The Trump administration has defended the strikes as a success, saying they have prevented drugs from reaching American shores, and pushed back on concerns that they are stretching the bounds of lawful warfare.

The Trump administration has said the campaign is about stopping drugs headed to the US, but Trump's chief of staff Susie Wiles appeared to confirm in a Vanity Fair interview published Tuesday that the campaign is part of a push to oust Maduro.

Wiles said Trump “wants to keep on blowing boats up until Maduro cries uncle.”

Tuesday night's announcement seemed to have a similar aim.

Venezuela, which has the world's largest proven oil reserves and produces about 1 million barrels a day, has long relied on oil revenue as a lifeblood of its economy.

Since the Trump administration began imposing oil sanctions on Venezuela in 2017, Maduro's government has relied on a shadowy fleet of unflagged tankers to smuggle crude into global supply chains.

The state-owned oil company Petroleos de Venezuela SA, commonly known as PDVSA, has been locked out of global oil markets by US sanctions. It sells most of its exports at a steep discount in the black market in China.

Francisco Monaldi, a Venezuelan oil expert at Rice University in Houston, said about 850,000 barrels of the 1 million daily production is exported. Of that, he said, 80 per cent goes to China, 15 per cent to 17 per cent goes to the US through Chevron Corp, and the remainder goes to Cuba.

In October, Trump appeared to confirm reports that Maduro has offered a stake in Venezuela's oil and other mineral wealth in recent months to try to stave off mounting pressure from the United States.

“He's offered everything,” Trump said at the time. “You know why?

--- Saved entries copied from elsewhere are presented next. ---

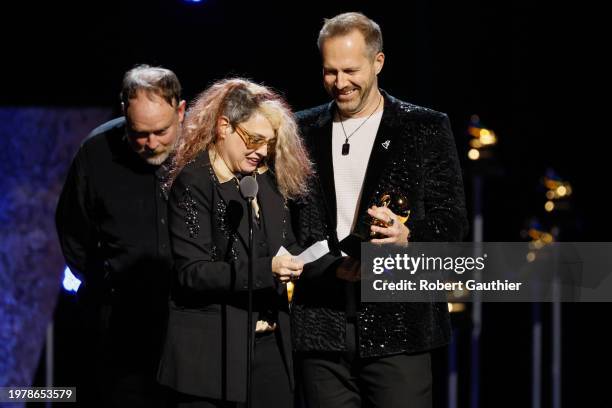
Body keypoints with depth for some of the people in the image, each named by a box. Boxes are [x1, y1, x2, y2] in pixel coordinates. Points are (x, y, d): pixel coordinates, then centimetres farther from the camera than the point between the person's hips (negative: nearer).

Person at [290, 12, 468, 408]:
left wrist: (409, 235, -20)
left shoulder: (426, 128, 5)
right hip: (322, 326, 2)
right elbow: (284, 219, 10)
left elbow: (452, 218, 2)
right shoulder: (303, 131, 12)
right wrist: (333, 266, -8)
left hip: (398, 325, -2)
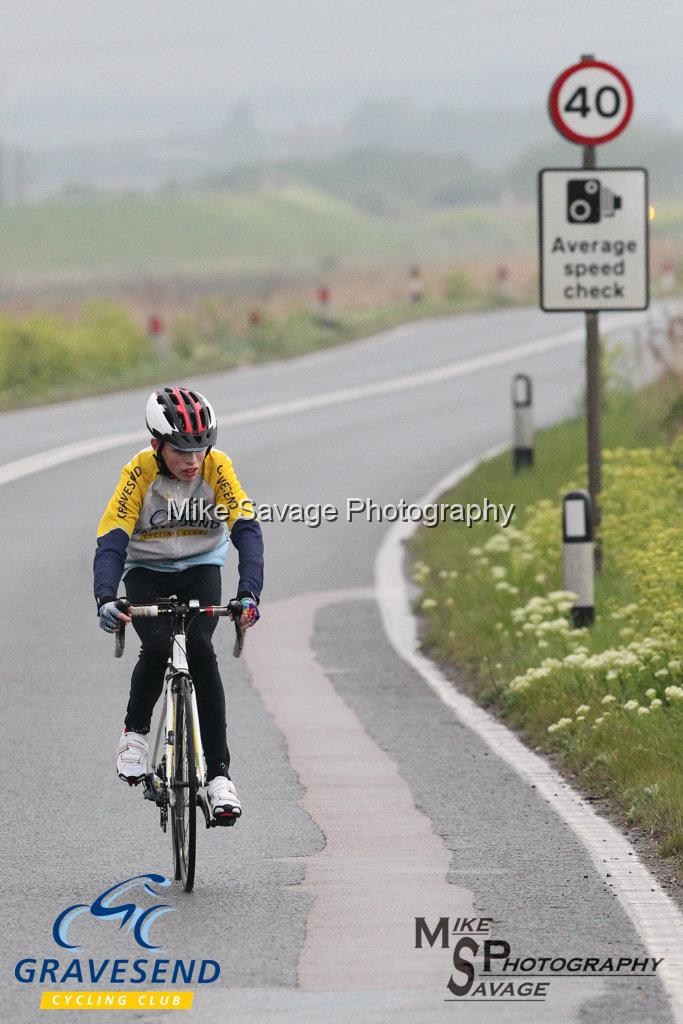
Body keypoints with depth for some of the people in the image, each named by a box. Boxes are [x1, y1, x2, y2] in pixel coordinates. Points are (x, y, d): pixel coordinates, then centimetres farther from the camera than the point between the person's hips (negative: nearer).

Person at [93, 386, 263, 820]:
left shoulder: (218, 468, -20)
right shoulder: (140, 473, -22)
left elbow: (247, 531, -26)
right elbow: (111, 541, -26)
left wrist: (249, 593, -42)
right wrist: (106, 599, -43)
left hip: (201, 569, 0)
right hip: (147, 571, 0)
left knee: (200, 647, -24)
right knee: (157, 645, -27)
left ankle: (219, 771, -20)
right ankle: (136, 731, 2)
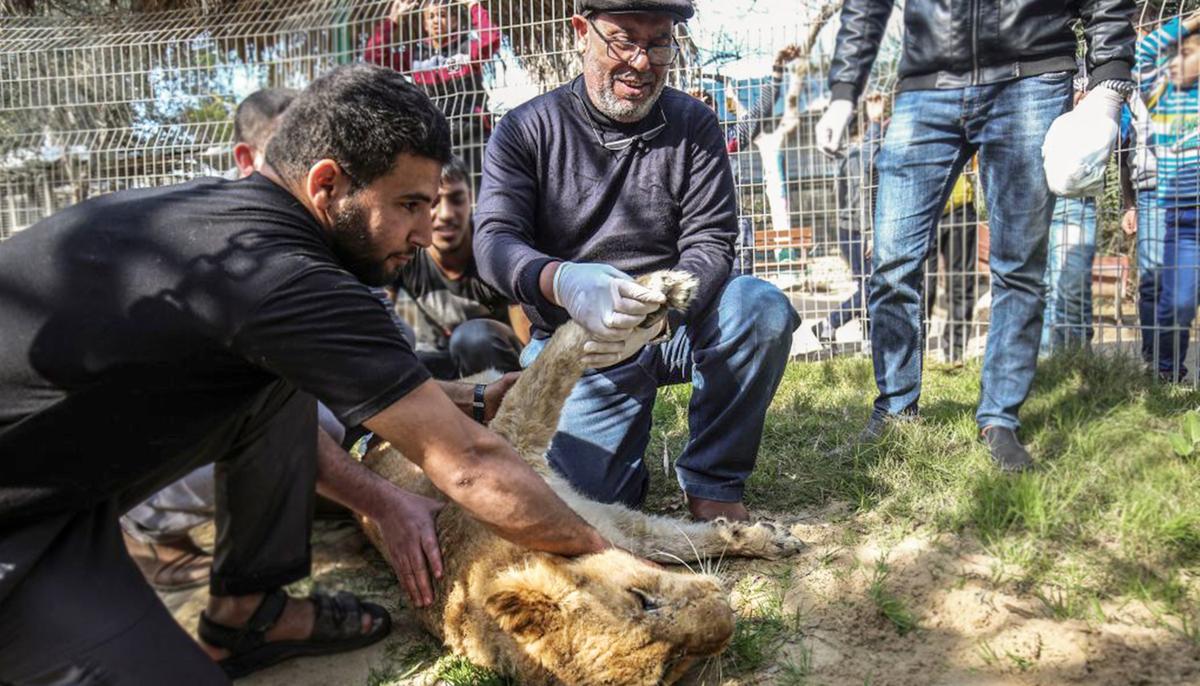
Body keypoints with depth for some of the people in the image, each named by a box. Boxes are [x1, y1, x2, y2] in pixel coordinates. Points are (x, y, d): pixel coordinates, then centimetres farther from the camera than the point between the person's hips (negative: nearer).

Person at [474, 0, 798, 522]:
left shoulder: (693, 125, 1)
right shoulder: (526, 130, -2)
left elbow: (711, 245, -8)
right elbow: (494, 240, -14)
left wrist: (656, 314, -30)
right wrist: (563, 281, -38)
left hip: (674, 326, 2)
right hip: (580, 342, -1)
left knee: (762, 306, -29)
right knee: (588, 493, -18)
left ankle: (712, 481, -9)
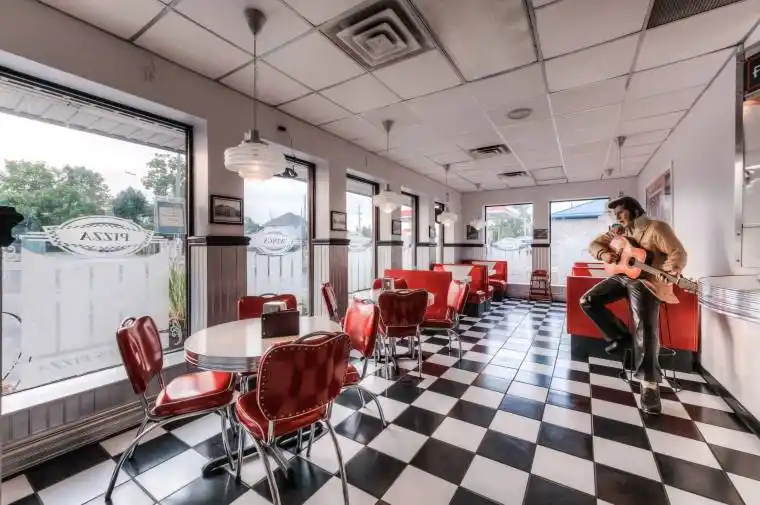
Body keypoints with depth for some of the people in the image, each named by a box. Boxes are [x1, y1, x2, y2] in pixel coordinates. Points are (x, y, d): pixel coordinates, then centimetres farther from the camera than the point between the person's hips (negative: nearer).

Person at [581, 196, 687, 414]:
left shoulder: (656, 227, -6)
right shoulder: (618, 231, 13)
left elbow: (678, 253, -12)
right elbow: (594, 244, 15)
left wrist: (669, 272, -33)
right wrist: (604, 254, -9)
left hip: (645, 280, -6)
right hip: (620, 275, 6)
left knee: (645, 329, -16)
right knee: (587, 301, -7)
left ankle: (649, 384, -8)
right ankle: (620, 335, 11)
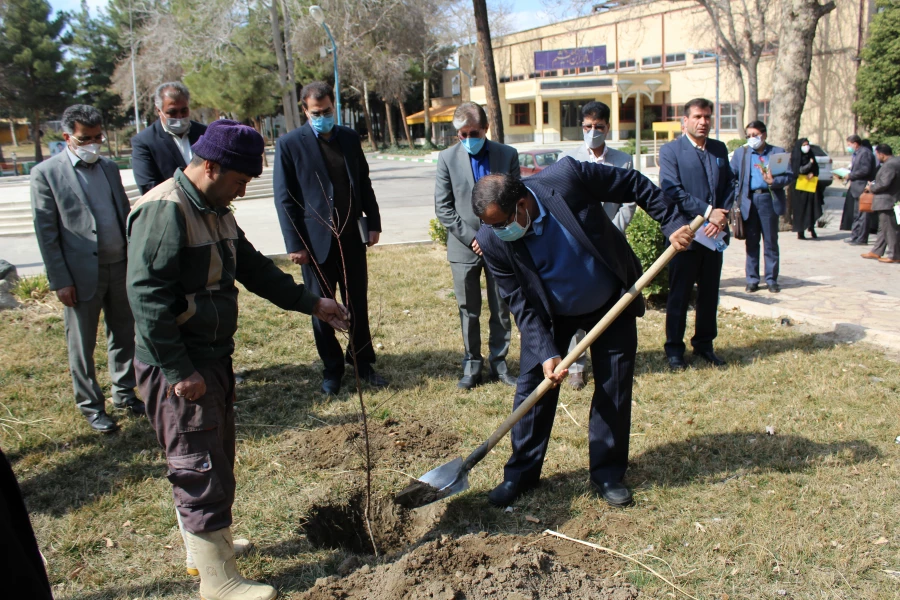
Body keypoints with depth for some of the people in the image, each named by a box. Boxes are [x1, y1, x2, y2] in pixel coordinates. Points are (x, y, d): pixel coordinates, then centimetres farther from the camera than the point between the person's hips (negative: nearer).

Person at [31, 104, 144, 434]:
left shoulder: (109, 167, 9)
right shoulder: (46, 173, -7)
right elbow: (45, 232, -8)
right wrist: (60, 281, -11)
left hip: (121, 267, 5)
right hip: (82, 275, -5)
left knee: (123, 336, 15)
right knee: (81, 346, 8)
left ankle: (124, 393, 31)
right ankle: (91, 406, 22)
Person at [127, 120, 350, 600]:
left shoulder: (215, 212, 12)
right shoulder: (165, 212, -20)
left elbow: (254, 269, 18)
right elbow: (147, 297, -25)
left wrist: (311, 303, 14)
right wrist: (178, 371, -23)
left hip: (213, 357, 10)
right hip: (177, 367, -10)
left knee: (213, 462, 22)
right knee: (202, 470, 1)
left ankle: (204, 546, 41)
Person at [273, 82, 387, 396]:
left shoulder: (350, 138, 8)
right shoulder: (290, 144, -6)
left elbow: (364, 183, 14)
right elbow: (284, 198, -6)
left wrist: (373, 222, 8)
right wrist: (295, 244, -10)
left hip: (352, 238, 4)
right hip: (316, 241, -3)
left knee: (358, 304, 11)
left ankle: (363, 361, 27)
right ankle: (332, 369, 22)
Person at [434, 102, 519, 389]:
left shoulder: (508, 155, 0)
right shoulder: (447, 158, -1)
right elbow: (442, 207, -3)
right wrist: (470, 237, -11)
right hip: (464, 246, 0)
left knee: (501, 310, 9)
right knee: (468, 311, 8)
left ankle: (498, 363, 23)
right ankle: (472, 365, 20)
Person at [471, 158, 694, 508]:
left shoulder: (567, 177, -30)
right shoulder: (492, 240, -24)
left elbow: (636, 185, -16)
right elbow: (520, 302, -18)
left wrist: (673, 223, -19)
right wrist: (545, 352, -26)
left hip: (612, 303, 0)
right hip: (550, 315, 0)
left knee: (614, 390, 5)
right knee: (532, 386, -2)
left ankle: (607, 474, 21)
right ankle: (521, 473, 16)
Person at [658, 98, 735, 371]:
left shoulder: (720, 149, 12)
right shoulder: (670, 150, -5)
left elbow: (730, 185, 9)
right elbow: (672, 190, -14)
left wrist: (722, 216, -8)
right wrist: (708, 212, -18)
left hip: (714, 233, 5)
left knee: (709, 293, 13)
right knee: (679, 295, 4)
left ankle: (704, 344, 26)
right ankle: (674, 348, 15)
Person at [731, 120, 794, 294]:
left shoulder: (778, 152, 7)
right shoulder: (740, 153, 12)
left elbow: (789, 176, 1)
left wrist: (774, 181, -18)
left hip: (769, 200, -1)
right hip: (749, 201, 1)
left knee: (771, 242, 4)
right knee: (751, 242, 5)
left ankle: (772, 279, 12)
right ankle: (752, 279, 12)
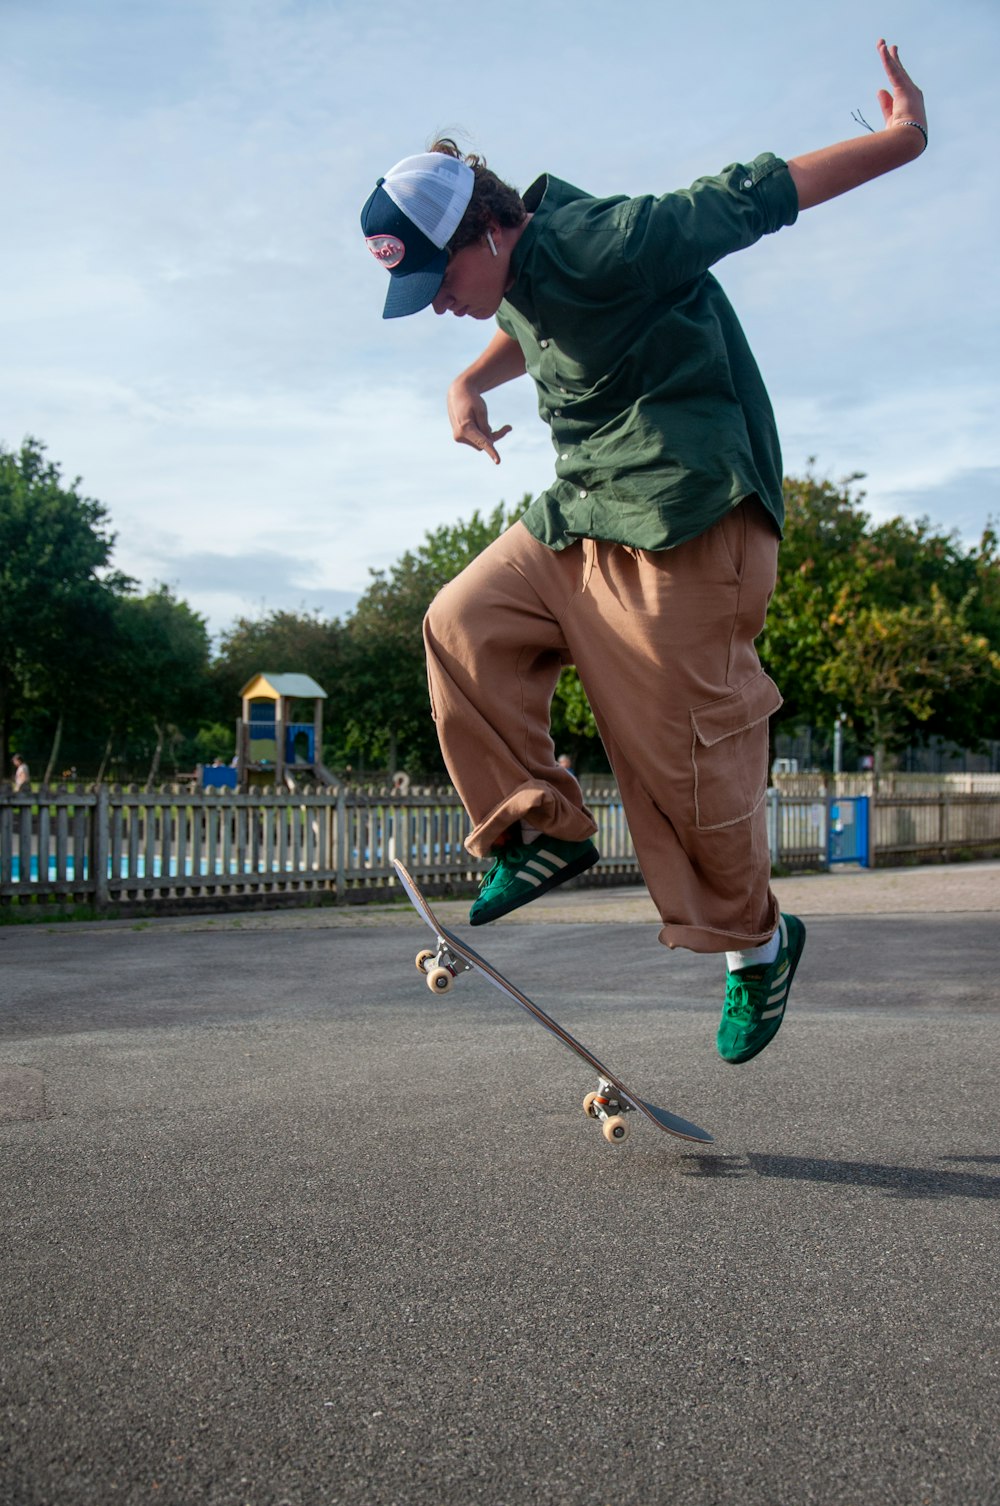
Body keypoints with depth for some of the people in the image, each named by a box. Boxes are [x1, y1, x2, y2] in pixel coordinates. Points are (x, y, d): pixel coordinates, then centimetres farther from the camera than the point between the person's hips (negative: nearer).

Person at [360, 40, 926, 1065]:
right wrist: (471, 382, 18)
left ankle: (757, 940, 14)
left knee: (681, 750, -6)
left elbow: (747, 200, -13)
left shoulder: (601, 245, -18)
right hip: (579, 517, 9)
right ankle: (542, 831, 7)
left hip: (684, 526, -9)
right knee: (463, 625, -1)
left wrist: (902, 137, -6)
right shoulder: (522, 279, 9)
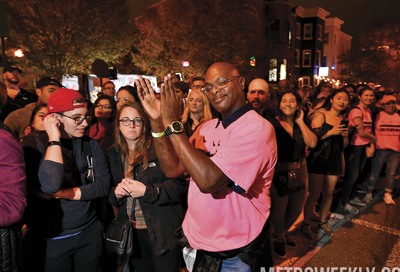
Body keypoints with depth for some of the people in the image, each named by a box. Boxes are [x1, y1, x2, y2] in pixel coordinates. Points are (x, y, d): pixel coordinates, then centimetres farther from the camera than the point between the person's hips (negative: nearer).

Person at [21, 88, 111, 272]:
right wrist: (54, 138, -22)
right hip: (50, 240, -3)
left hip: (90, 232, 4)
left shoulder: (91, 144, 0)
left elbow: (104, 185, -6)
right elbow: (50, 185, -28)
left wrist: (64, 194, -16)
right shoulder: (34, 144, -12)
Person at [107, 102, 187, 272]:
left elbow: (179, 185, -15)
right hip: (132, 231, 5)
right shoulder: (113, 153, 6)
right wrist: (116, 192, -11)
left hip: (163, 231, -4)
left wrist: (147, 191, -25)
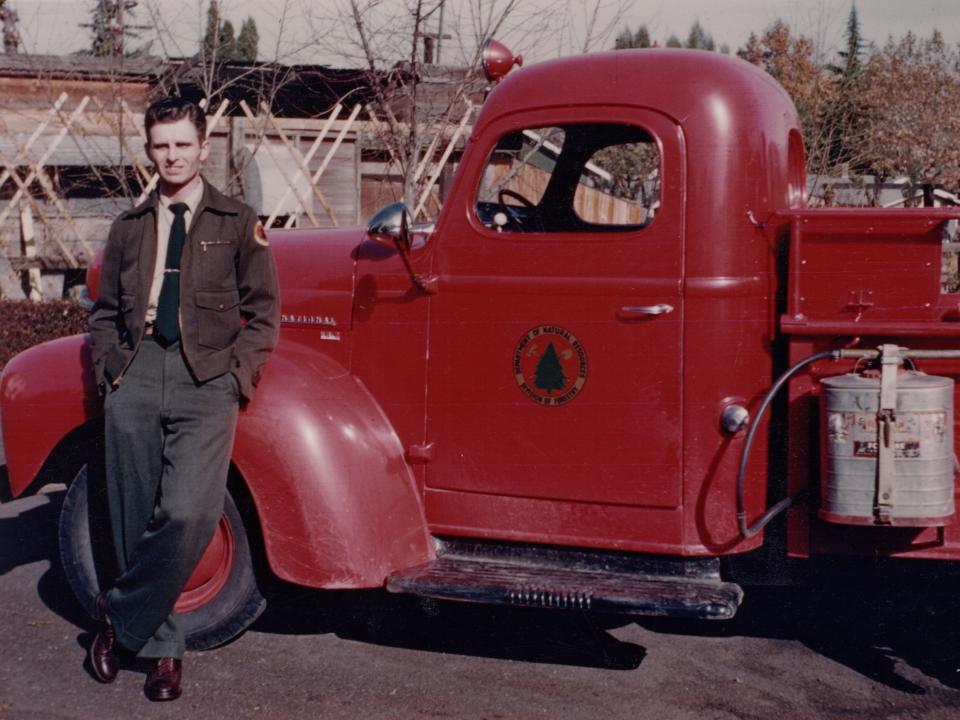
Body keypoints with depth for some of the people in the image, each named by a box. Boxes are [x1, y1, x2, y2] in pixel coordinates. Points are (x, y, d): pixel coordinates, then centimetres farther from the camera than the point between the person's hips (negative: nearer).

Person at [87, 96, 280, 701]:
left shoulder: (238, 223, 9)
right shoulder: (129, 227, 17)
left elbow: (262, 311, 6)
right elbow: (105, 311, 21)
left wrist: (234, 377, -4)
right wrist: (112, 368, 6)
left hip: (206, 379, -3)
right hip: (136, 376, 3)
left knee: (187, 512, -19)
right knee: (136, 519, 3)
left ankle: (119, 617, 3)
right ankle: (163, 648, 18)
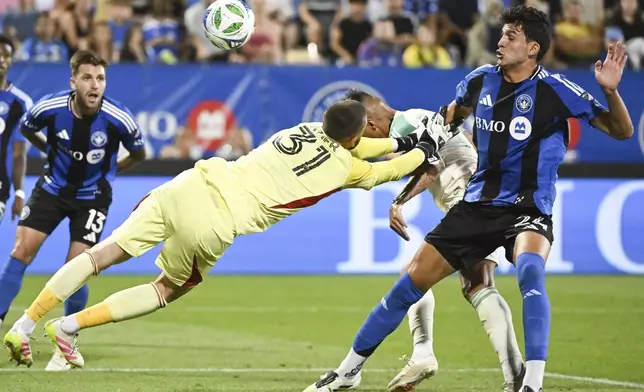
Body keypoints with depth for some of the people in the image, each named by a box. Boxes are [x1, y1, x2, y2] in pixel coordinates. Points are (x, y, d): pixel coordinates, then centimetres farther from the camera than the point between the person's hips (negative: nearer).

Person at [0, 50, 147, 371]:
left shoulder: (118, 119, -22)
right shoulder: (50, 108, -19)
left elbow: (139, 154, 0)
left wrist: (108, 170, 3)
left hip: (92, 197, -2)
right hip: (52, 188, 2)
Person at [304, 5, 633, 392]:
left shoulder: (554, 90, -14)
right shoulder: (480, 81, 0)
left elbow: (621, 131, -13)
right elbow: (451, 117, 21)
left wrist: (611, 90, -33)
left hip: (528, 209, -5)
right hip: (478, 204, 5)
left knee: (530, 271, -37)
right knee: (412, 283, 4)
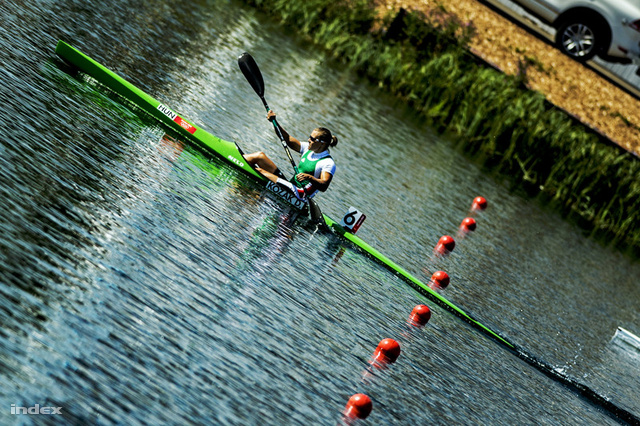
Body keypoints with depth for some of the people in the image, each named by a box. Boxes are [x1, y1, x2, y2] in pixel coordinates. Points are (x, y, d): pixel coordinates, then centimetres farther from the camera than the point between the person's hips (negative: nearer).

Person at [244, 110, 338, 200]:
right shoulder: (308, 149, 12)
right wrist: (274, 121, 3)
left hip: (298, 195, -8)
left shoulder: (329, 163, -12)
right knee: (260, 155, 0)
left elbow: (323, 187, -25)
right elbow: (287, 139, 12)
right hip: (290, 185, 9)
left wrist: (309, 177, -41)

Because he doesn't want to f—- around with the United States.”

It wasn't immediately clear how the US planned to enact what Trump called a “TOTAL AND COMPLETE BLOCKADE OF ALL SANCTIONED OIL TANKERS going into, and out of, Venezuela.”

But the US Navy has 11 ships, including an aircraft carrier and several amphibious assault ships, in the region.

Those ships carry a wide complement of aircraft, including helicopters and V-22 Ospreys. Additionally, the Navy has been operating a handful of P-8 Poseidon maritime patrol aircraft in the region.

All told, those assets provide the military a significant ability to monitor marine traffic coming in and out of the country.

Trump in his post said that the “Venezuelan Regime has been designated a FOREIGN TERRORIST ORGANIZATION,” but it wasn't clear what he was referring to.

The foreign terrorist organisation designation has been historically reserved for non-state actors that do not have sovereign immunities conferred by either treaties or United Nations membership.

In November, the Trump administration announced it was designating the Cartel de los Soles as a foreign terrorist organisation. The term Cartel de los Soles originally referred to Venezuelan military officers involved in drug-running, but it is not a cartel per se.

Governments that US administrations seek to sanction for financing, otherwise fomenting or tolerating extremist violence are usually designated “state sponsors of terrorism.”

Venezuela is not on that list.

In rare cases, the US has designated an element of a foreign government as an “FTO.” The Trump administration in its first term did so with the Iranian Revolutionary Guard Corps, an arm of the Iranian government, which had already been designated a state sponsor of terrorism.